The patient’s fever resolution after anesthesia was likely due to dexamethasone, which has been shown to be effective in managing severe KFD symptoms, including fever and lymphadenopathy.14 –17 The rapid resolution of fever following dexamethasone administration is notable. Dexamethasone, a potent corticosteroid, exerts broad anti-inflammatory and immunosuppressive effects. The patient’s prompt defervescence after a single dose suggests that her fever was driven by an underlying inflammatory or immune-mediated process, rather than a persistent infectious etiology. This clinical response further supports the diagnosis of KFD, which is characterized by immune dysregulation and heightened cytokine activity. KFD is generally self-limited, with most cases resolving within 1–4 months.1,2,5 Corticosteroids are reserved for severe or refractory cases and have demonstrated efficacy in controlling symptoms.14 –17 There is a rare but recognized association between KFD and systemic lupus erythematosus, warranting ongoing monitoring for the development of autoimmune features. 7
Genetic testing revealed variants of uncertain significance, including TMEM173, associated with interferonopathies such as STING-Associated Vasculopathy with Onset in Infancy.
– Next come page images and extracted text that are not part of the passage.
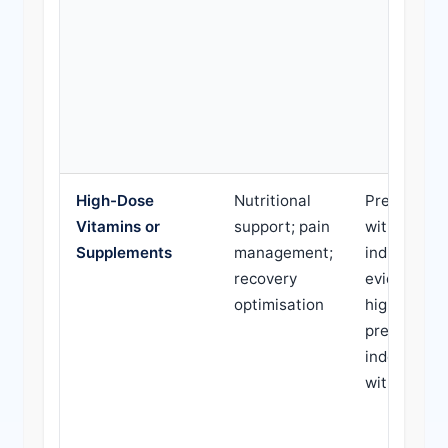
High-Dose
Nutritional
Prescribed
Vitamins or
support; pain
without
Supplements
management;
indication; 
recovery
evidence-b
optimisation
high cost;
prescribed
indefinitely
without re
The patient’s cytokine panel showed elevated IL-18 and interferon gamma, consistent with active interferon signaling. 5 Given her current stability, ongoing clinical monitoring is recommended, with consideration of further interferon signature testing if symptoms recur.
Final diagnosis
KFD is notoriously challenging to diagnose due to its nonspecific symptoms and the necessity for histopathological confirmation. In this case, the diagnosis was confirmed through an axillary lymph node biopsy, which revealed histiocytic necrotizing lymphadenitis, consistent with KFD. The patient’s clinical presentation, including fever, lymphadenopathy, and subsequent development of generalized rash and oral ulcers following naproxen administration, aligns with reported manifestations of KFD. 2
Conclusion
KFD is a rare, self-limited condition characterized by fever, fatigue, and lymphadenopathy, commonly in the cervical or postauricular regions. The involvement of multiple specialties underscores the complexity of KFD diagnosis. This multidisciplinary approach facilitated the exclusion of other potential diagnoses, such as lymphoma, autoimmune disorders, and other infectious etiologies. KFD, though rare, should be considered in patients with persistent fever and lymphadenopathy, especially when infectious and autoimmune screenings are inconclusive. The elevated IL-18 levels support the inflammatory nature of KFD, and the response to steroids highlights their role in managing this condition. Clinicians should keep KFD in mind when evaluating fever and cytopenia in young women, even when infectious history is prominent. Early recognition and appropriate histopathological examination are crucial in preventing misdiagnosis and ensuring timely, effective treatment.
Footnotes
Acknowledgements
We would like to acknowledge the support of CHOC hospital for providing the necessary resources and facilities for this study.
Author note
This statement aligns with the guidelines provided in the sources, ensuring clarity and transparency.
Ethical considerations
Our institution does not require ethical approval for reporting individual cases or case series.
Funding
The authors received no financial support for the research, authorship, and/or publication of this article.
Declaration of conflicting interests
The authors declared no potential conflicts of interest with respect to the research, authorship, and/or publication of this article.
Consent to participate
Written informed consent was obtained from the patient and their parents for the publication of their anonymized information in this article.